Want to make your brand stand out? Make a splash about your support for the LGBTQI+ community  outside of Pride season; it’s crowded anyway. Invest in your internal LGBTQ+ groups and give them  the resources to donate to and build partnerships with LGBTQ+ communities, causes and  organisations to support and strengthen the global LGBTQ+ movement. As you do this, use your  power and influence as a company to advocate for LGBTQ+ rights and people in the markets you  work in. In markets where LGBTQ+ people are still fighting for our basic human rights, engage with  them and ask how you can use your position to support their struggle, whether through influencing,  volunteering, or making products LGBTQ+-accessible. Many in the UK still remember fondly the first  banks that allowed openly LGBTQ+ people to get mortgages. 

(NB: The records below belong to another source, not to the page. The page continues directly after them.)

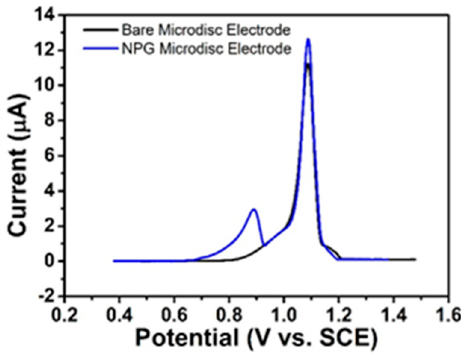
Figure 8. LSVs at bare gold (black)- and NPG-modified microdisc array (blue) electrode arrays vs. SCE at 10 mV s − 1 in Ventolin TM formulation (pH 4) containing 2 mg/mL salbutamol (as sulphate) in 0.0154 M NaCl and 0.05 mM H 2 SO 4 .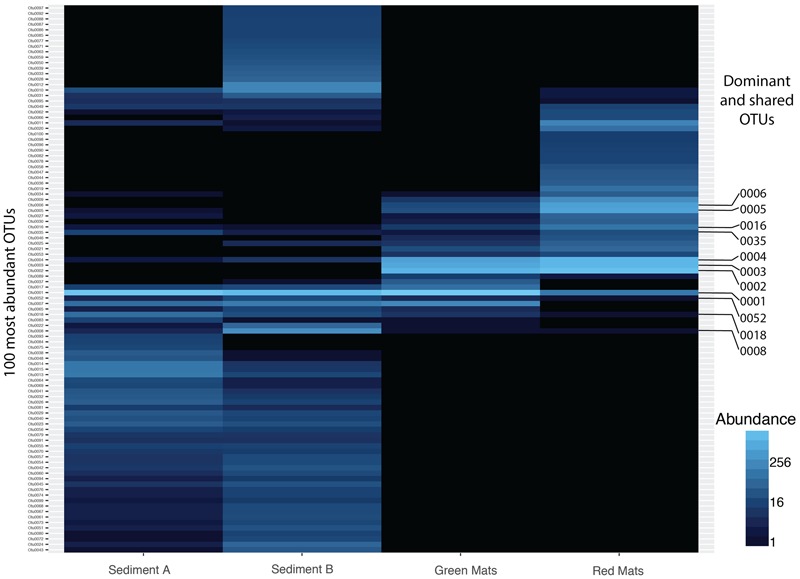
Heatmap illustrating the abundance of the top 50 OTUs across all samples. 7 OTUs are shared across all samples. Dominant (OTU 0001, 0002, 0003, 0004, 0005, 0006) and shared OTUs (0001, 0004, 0008, 0016, 0018, 0035, 0052) are labeled and presented in Tables 2, 3.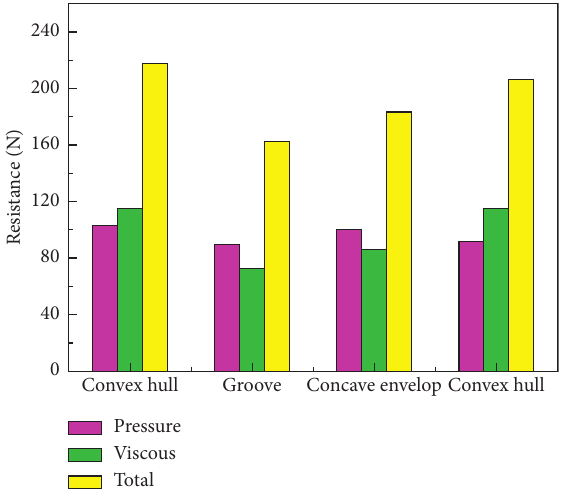
Figure 14: Drag distribution picture.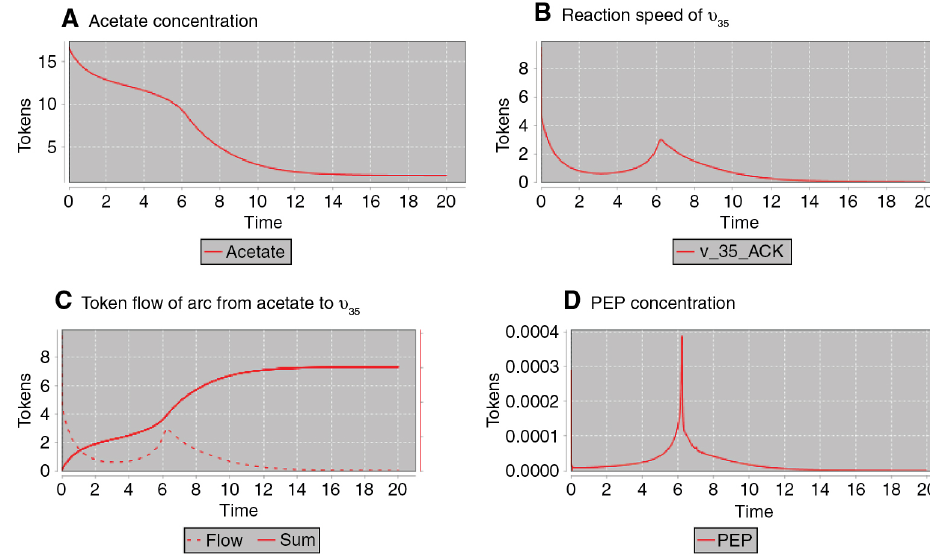
Figure 3: Simulation results of acetate, v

When in doubt, reach out and learn from others. Macquarie, ranked number one by Stonewall, are co-hosting City 4 LGBT+ – a live crowdfunding event that will be held on 18 October, bringing together our community and corporate allies to make a difference to the lives of LGBTQ+ individuals and communities in the UK and around the world. Macquarie is not only engaged with these organisations year-round in holding this important event outside of Pride month, but they are tripling the value of all donations up to £5,000 – donating £15,000 to vital work to protect LGBTQ+ people in the UK and around the world.

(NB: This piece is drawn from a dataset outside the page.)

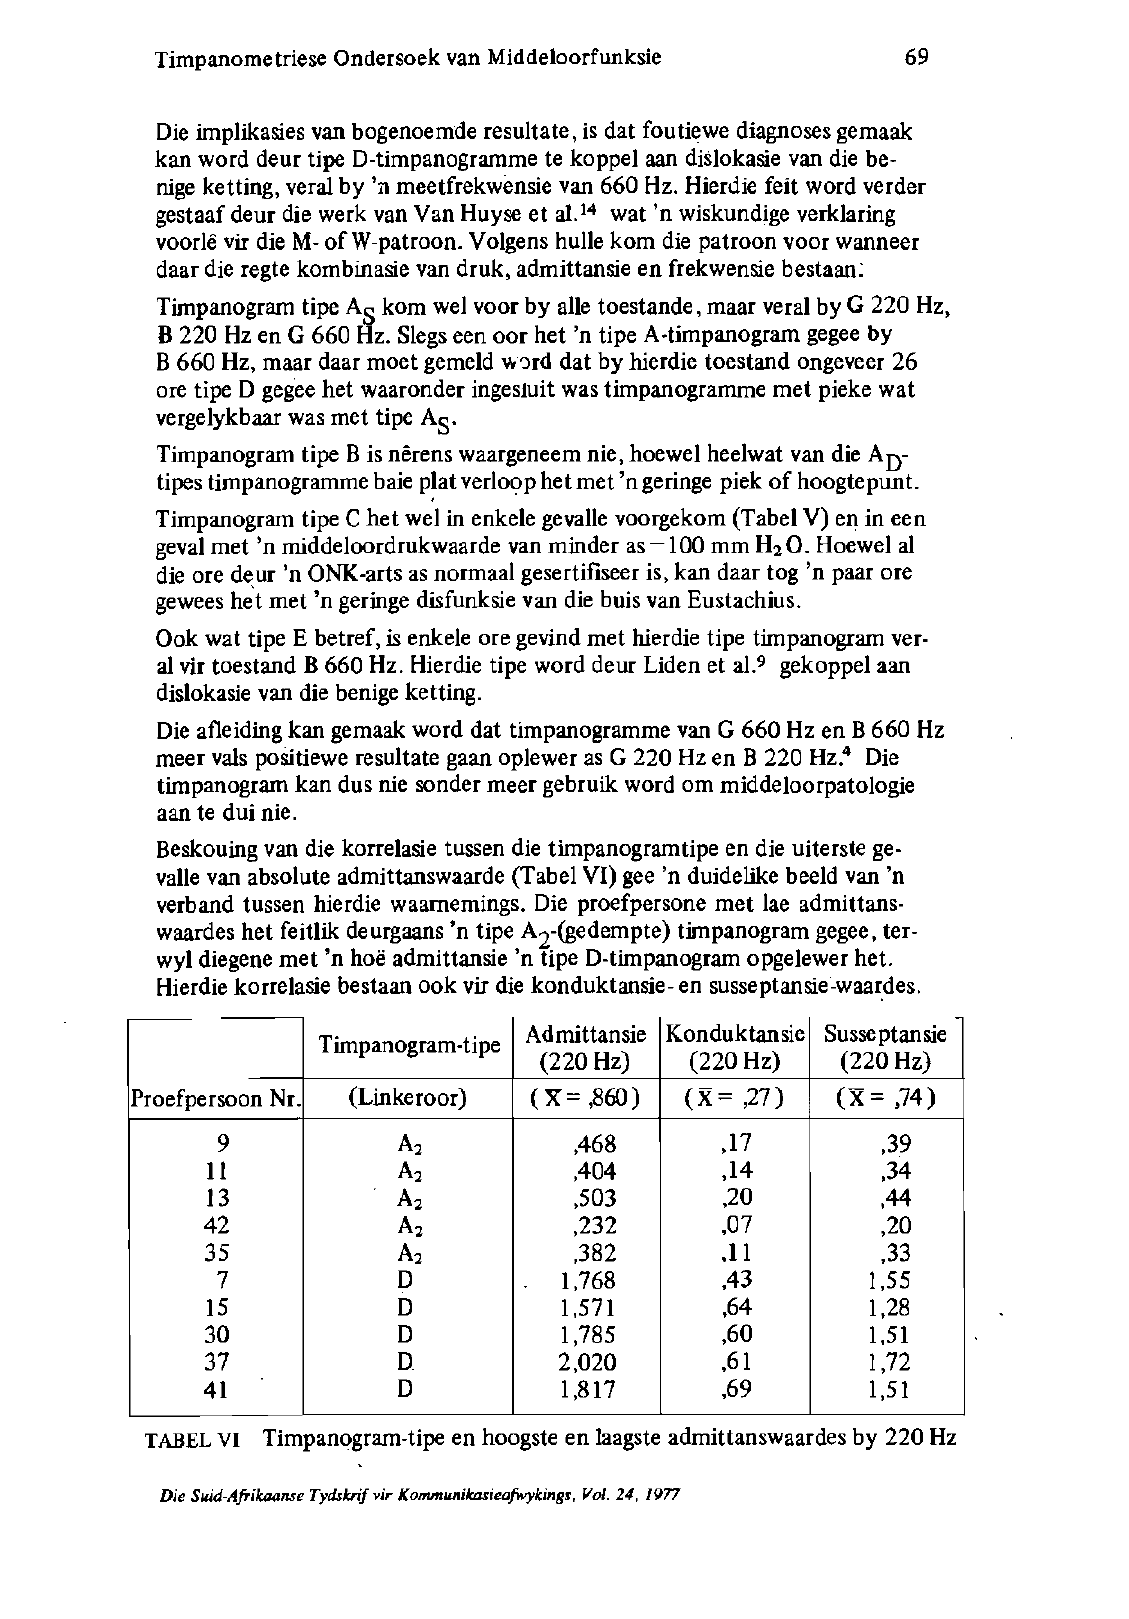
TABEL VI Timpanogram-tipe en hoogste en laagste admittanswaardes by 220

Rachel Palmer, the COO, ally, advocate and LGBTQ+ Executive Sponsor at Macquarie EMEA said: “We’re proud to partner with LGBTQ+ organisations who are working to lead on the cultural changes  needed in the UK and globally. The power of corporate allyship cannot be understated, and with the  necessary support, these organisations are able to pursue meaningful actions to drive an LGBTQ+  inclusive culture.” 

If you’re wondering how to make your company more inclusive, consider coming along to the event  and speaking to Macquarie and the LGBTQ+ groups involved to learn how it can be done well. Some  corporate allies are fighting hard to show their place at Pride is well-deserved; let’s not bemoan the  commercialisation of Pride, but challenge all corporates to be better allies and earn their place there. 

This article was co-written by Aisha Shaibu and Allan McKinnon. Aisha Shaibu is a Trustee of GiveOut, Head of Community Engagement for UK Black Pride and founder of Moonlight Experiences, a company that immerses travellers into the authentic side of queer communities whilst empowering marginalised voices. Allan McKinnon is the Senior Philanthropy Expert at GiveOut and Founder of the Good Works, a philanthropy consultancy and donor-advised fund that supports individuals and companies to do good, better.